◆ **TO-DO ITEM**
Pull the text lines from every row verbatim, leaving the page images out of the output.

Page images with their extracted text:
Segment Open

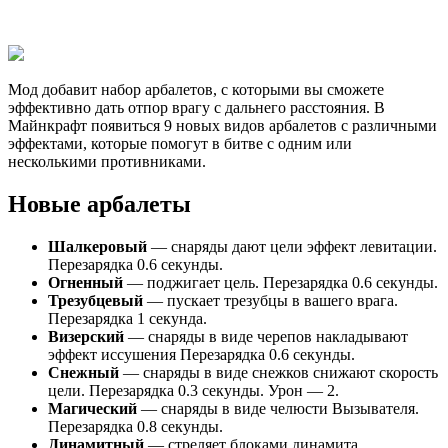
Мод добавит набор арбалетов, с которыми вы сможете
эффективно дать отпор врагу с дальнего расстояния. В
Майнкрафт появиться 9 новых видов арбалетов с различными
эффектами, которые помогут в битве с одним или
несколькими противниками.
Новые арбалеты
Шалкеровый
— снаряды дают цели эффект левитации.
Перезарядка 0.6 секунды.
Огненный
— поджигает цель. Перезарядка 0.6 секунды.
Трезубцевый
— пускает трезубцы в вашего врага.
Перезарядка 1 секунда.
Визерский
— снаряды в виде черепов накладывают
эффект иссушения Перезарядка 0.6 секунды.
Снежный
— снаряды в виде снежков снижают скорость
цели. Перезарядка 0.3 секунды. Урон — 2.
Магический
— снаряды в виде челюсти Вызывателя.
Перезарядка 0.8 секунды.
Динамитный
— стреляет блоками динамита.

Segment Closed

◆ **EXERCISE SOLUTION**
Мод добавит набор арбалетов, с которыми вы сможете
эффективно дать отпор врагу с дальнего расстояния. В
Майнкрафт появиться 9 новых видов арбалетов с различными
эффектами, которые помогут в битве с одним или
несколькими противниками.
Новые арбалеты
Шалкеровый
— снаряды дают цели эффект левитации.
Перезарядка 0.6 секунды.
Огненный
— поджигает цель. Перезарядка 0.6 секунды.
Трезубцевый
— пускает трезубцы в вашего врага.
Перезарядка 1 секунда.
Визерский
— снаряды в виде черепов накладывают
эффект иссушения Перезарядка 0.6 секунды.
Снежный
— снаряды в виде снежков снижают скорость
цели. Перезарядка 0.3 секунды. Урон — 2.
Магический
— снаряды в виде челюсти Вызывателя.
Перезарядка 0.8 секунды.
Динамитный
— стреляет блоками динамита.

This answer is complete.